Ils le saluèrent à la manière des hommes ; mais il leur dit : Je vous ai reconnus, ne vous cachez pas : vous êtes des anges.

Venez-vous pour me consoler ou bien pour insulter à une douleur qui dans la solitude a appris à se taire ?

Et les jeunes gens lui dirent : — Nous venons t’annoncer que le soleil se lèvera encore aujourd’hui, mais que demain il ne se montrera plus à la terre.

Nous venons t’annoncer l’obscurité de la terre et une horreur que l’homme n’a jamais éprouvée : l’isolement dans les ténèbres.

Nous venons t’annoncer que tes frères sont morts en mangeant des cadavres et en s’enivrant de sang humain : tu es le dernier d’entre eux.

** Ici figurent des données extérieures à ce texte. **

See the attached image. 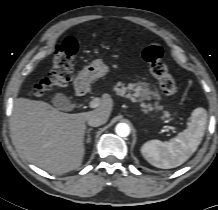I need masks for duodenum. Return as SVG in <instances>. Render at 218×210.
Listing matches in <instances>:
<instances>
[{"mask_svg":"<svg viewBox=\"0 0 218 210\" xmlns=\"http://www.w3.org/2000/svg\"><path fill=\"white\" fill-rule=\"evenodd\" d=\"M75 84L79 95H84L87 92L88 83L83 76L77 78Z\"/></svg>","mask_w":218,"mask_h":210,"instance_id":"410a0bca","label":"duodenum"}]
</instances>
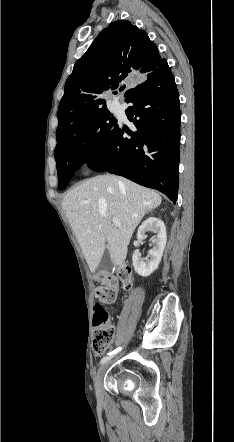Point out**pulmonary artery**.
I'll return each mask as SVG.
<instances>
[{
    "label": "pulmonary artery",
    "mask_w": 234,
    "mask_h": 442,
    "mask_svg": "<svg viewBox=\"0 0 234 442\" xmlns=\"http://www.w3.org/2000/svg\"><path fill=\"white\" fill-rule=\"evenodd\" d=\"M112 107H113V109H114L115 111H118V110H119V106H118L117 103H113V104H112Z\"/></svg>",
    "instance_id": "e3ab8cb5"
}]
</instances>
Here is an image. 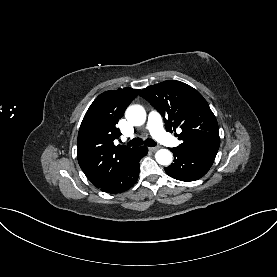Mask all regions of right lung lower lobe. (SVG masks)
Masks as SVG:
<instances>
[{"mask_svg":"<svg viewBox=\"0 0 277 277\" xmlns=\"http://www.w3.org/2000/svg\"><path fill=\"white\" fill-rule=\"evenodd\" d=\"M147 152L146 147H138L124 167L99 189L110 194L121 193L130 189L139 176V161Z\"/></svg>","mask_w":277,"mask_h":277,"instance_id":"98d812e1","label":"right lung lower lobe"}]
</instances>
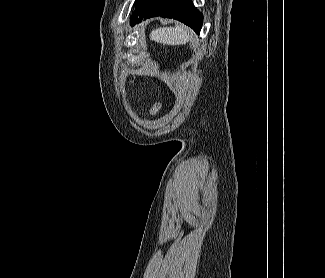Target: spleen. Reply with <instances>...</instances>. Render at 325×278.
Masks as SVG:
<instances>
[{"label": "spleen", "instance_id": "spleen-1", "mask_svg": "<svg viewBox=\"0 0 325 278\" xmlns=\"http://www.w3.org/2000/svg\"><path fill=\"white\" fill-rule=\"evenodd\" d=\"M190 37V31L183 26L160 27L150 34V40L163 45H183L189 41Z\"/></svg>", "mask_w": 325, "mask_h": 278}]
</instances>
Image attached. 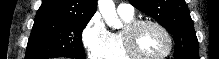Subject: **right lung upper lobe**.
Masks as SVG:
<instances>
[{
  "label": "right lung upper lobe",
  "instance_id": "right-lung-upper-lobe-1",
  "mask_svg": "<svg viewBox=\"0 0 219 59\" xmlns=\"http://www.w3.org/2000/svg\"><path fill=\"white\" fill-rule=\"evenodd\" d=\"M96 10L97 0H43L36 16L91 19Z\"/></svg>",
  "mask_w": 219,
  "mask_h": 59
}]
</instances>
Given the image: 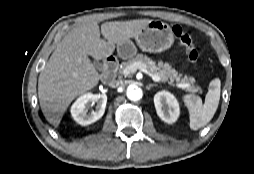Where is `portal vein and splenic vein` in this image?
<instances>
[{
	"mask_svg": "<svg viewBox=\"0 0 254 174\" xmlns=\"http://www.w3.org/2000/svg\"><path fill=\"white\" fill-rule=\"evenodd\" d=\"M137 69H139L140 71L148 74L152 78V80L155 81V82L162 81L160 76H157V75L151 73L149 71L148 67L146 65H144L143 63H141V62H135V63L127 66L124 69L123 73H124V75L128 76L130 74H134L137 71ZM176 86L178 88H182V89H185V88L189 87L188 84H182V83H178V84H176Z\"/></svg>",
	"mask_w": 254,
	"mask_h": 174,
	"instance_id": "18ae733b",
	"label": "portal vein and splenic vein"
}]
</instances>
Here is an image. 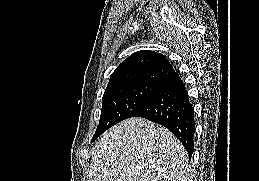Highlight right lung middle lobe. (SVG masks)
<instances>
[{
	"label": "right lung middle lobe",
	"instance_id": "1",
	"mask_svg": "<svg viewBox=\"0 0 259 181\" xmlns=\"http://www.w3.org/2000/svg\"><path fill=\"white\" fill-rule=\"evenodd\" d=\"M157 89L158 84H133L105 90L99 125L93 137L100 136L111 126L133 117Z\"/></svg>",
	"mask_w": 259,
	"mask_h": 181
}]
</instances>
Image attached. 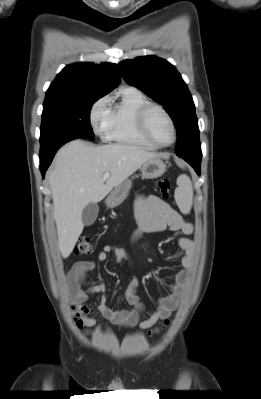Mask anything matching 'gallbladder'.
I'll list each match as a JSON object with an SVG mask.
<instances>
[{"mask_svg":"<svg viewBox=\"0 0 261 399\" xmlns=\"http://www.w3.org/2000/svg\"><path fill=\"white\" fill-rule=\"evenodd\" d=\"M99 212V207L96 203H89L85 206V208L82 211V222L85 226H91Z\"/></svg>","mask_w":261,"mask_h":399,"instance_id":"gallbladder-1","label":"gallbladder"}]
</instances>
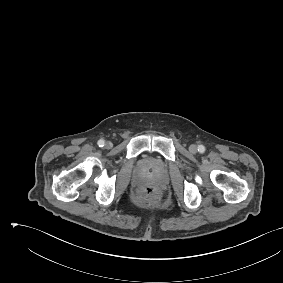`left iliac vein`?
<instances>
[{
  "label": "left iliac vein",
  "mask_w": 283,
  "mask_h": 283,
  "mask_svg": "<svg viewBox=\"0 0 283 283\" xmlns=\"http://www.w3.org/2000/svg\"><path fill=\"white\" fill-rule=\"evenodd\" d=\"M189 151L191 152V153H196L197 152V146L196 145H194V144H192V145H190L189 146Z\"/></svg>",
  "instance_id": "1"
}]
</instances>
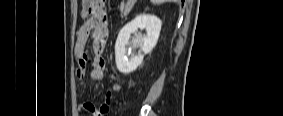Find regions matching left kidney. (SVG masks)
<instances>
[{
    "mask_svg": "<svg viewBox=\"0 0 283 116\" xmlns=\"http://www.w3.org/2000/svg\"><path fill=\"white\" fill-rule=\"evenodd\" d=\"M161 25V20L155 15L141 14L120 30L115 43V60L121 73H131L143 62L144 56L158 41ZM138 29H145L146 34H137ZM132 34L134 37L130 40Z\"/></svg>",
    "mask_w": 283,
    "mask_h": 116,
    "instance_id": "obj_1",
    "label": "left kidney"
}]
</instances>
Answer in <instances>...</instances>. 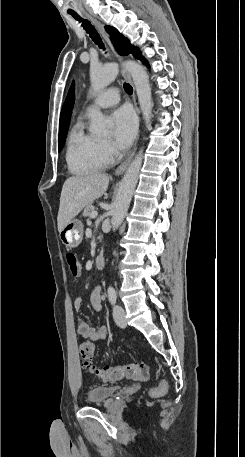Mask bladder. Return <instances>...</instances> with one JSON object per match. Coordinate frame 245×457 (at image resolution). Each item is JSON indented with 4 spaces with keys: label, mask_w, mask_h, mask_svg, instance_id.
Wrapping results in <instances>:
<instances>
[{
    "label": "bladder",
    "mask_w": 245,
    "mask_h": 457,
    "mask_svg": "<svg viewBox=\"0 0 245 457\" xmlns=\"http://www.w3.org/2000/svg\"><path fill=\"white\" fill-rule=\"evenodd\" d=\"M117 391V387H102L99 385L91 386L87 395L89 404L102 403L109 400Z\"/></svg>",
    "instance_id": "obj_1"
}]
</instances>
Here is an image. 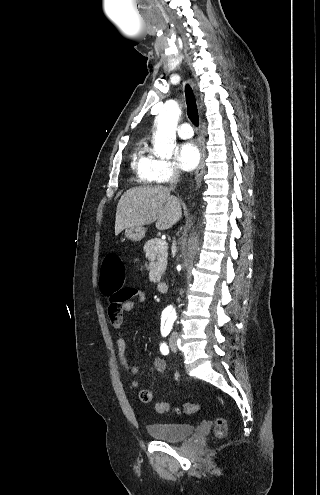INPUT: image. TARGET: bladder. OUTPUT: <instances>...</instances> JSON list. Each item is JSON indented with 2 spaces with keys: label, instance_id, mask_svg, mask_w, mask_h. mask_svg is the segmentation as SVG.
<instances>
[{
  "label": "bladder",
  "instance_id": "1",
  "mask_svg": "<svg viewBox=\"0 0 320 495\" xmlns=\"http://www.w3.org/2000/svg\"><path fill=\"white\" fill-rule=\"evenodd\" d=\"M147 431L153 438L177 442L189 437L194 432V426L190 423H151Z\"/></svg>",
  "mask_w": 320,
  "mask_h": 495
}]
</instances>
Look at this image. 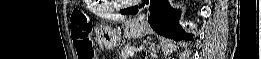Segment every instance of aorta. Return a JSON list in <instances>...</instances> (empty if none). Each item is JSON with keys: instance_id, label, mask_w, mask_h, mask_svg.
Returning <instances> with one entry per match:
<instances>
[{"instance_id": "762f6f07", "label": "aorta", "mask_w": 261, "mask_h": 59, "mask_svg": "<svg viewBox=\"0 0 261 59\" xmlns=\"http://www.w3.org/2000/svg\"><path fill=\"white\" fill-rule=\"evenodd\" d=\"M169 2H170V4H173L174 0H170Z\"/></svg>"}]
</instances>
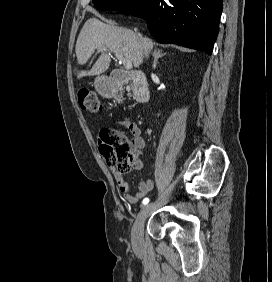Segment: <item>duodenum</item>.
I'll return each instance as SVG.
<instances>
[{
	"mask_svg": "<svg viewBox=\"0 0 272 282\" xmlns=\"http://www.w3.org/2000/svg\"><path fill=\"white\" fill-rule=\"evenodd\" d=\"M132 81L135 86V100L138 104H144L150 99V89L145 75L140 71H115L103 84L102 90L109 98H113L119 92L125 82Z\"/></svg>",
	"mask_w": 272,
	"mask_h": 282,
	"instance_id": "duodenum-1",
	"label": "duodenum"
}]
</instances>
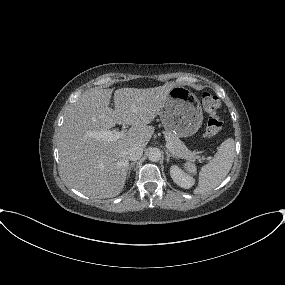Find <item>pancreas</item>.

Et nous sommes les mêmes anges qui vînmes, il y a bien longtemps, dans la chaumière du charron[1] et nous assîmes à sa table sous l’ombrage des tilleuls odoriférants.

Votre peuple, en ce temps, était comme un homme qui s’éveille et qui se dit : — Tel plaisir m’attend à midi et je me réjouirai ce soir.

Nous vous annonçâmes alors l’espérance ; nous venons aujourd’hui annoncer la mort et le malheur : Dieu ne nous a pas ordonné de révéler l’avenir.

Anhelli leur répondit : — En vérité, vous raillez en me parlant des Piasts et de nos origines, à moi qui attends la mort et qui dans ma vie n’ai connu que la misère.

Êtes-vous venus dans le dessein de m’effrayer en disant que l’obscurité approche ? À quoi bon effrayer celui qui souffre ? N’y a-t-il pas assez d’épouvante dans le tombeau ?

Ma vie a commencé au sein de la terreur. Mon père est mort de la mort des patriotes : il fut égorgé. Ma mère mourut de douleur après lui.

Le premier lis qui poussa sur la tombe de mon père fut mon frère jumeau, et la première rose qui fleurit sur celle de ma mère fut ma sœur cadette.

La vapeur du sang de mon père flotta au-dessus de mon berceau, et j’ai grandi avec un visage triste et soucieux.

Et lorsque dans mon enfance je m’asseyais sur les genoux des étrangers, mes paroles étaient sinistres et mystérieuses, et je comprenais ce que la feuille d’automne murmurait avec les autans.

  1. Piasts, suivant la légende, n’était qu’an simple charron quand il fut salué roi de Pologne par les anges.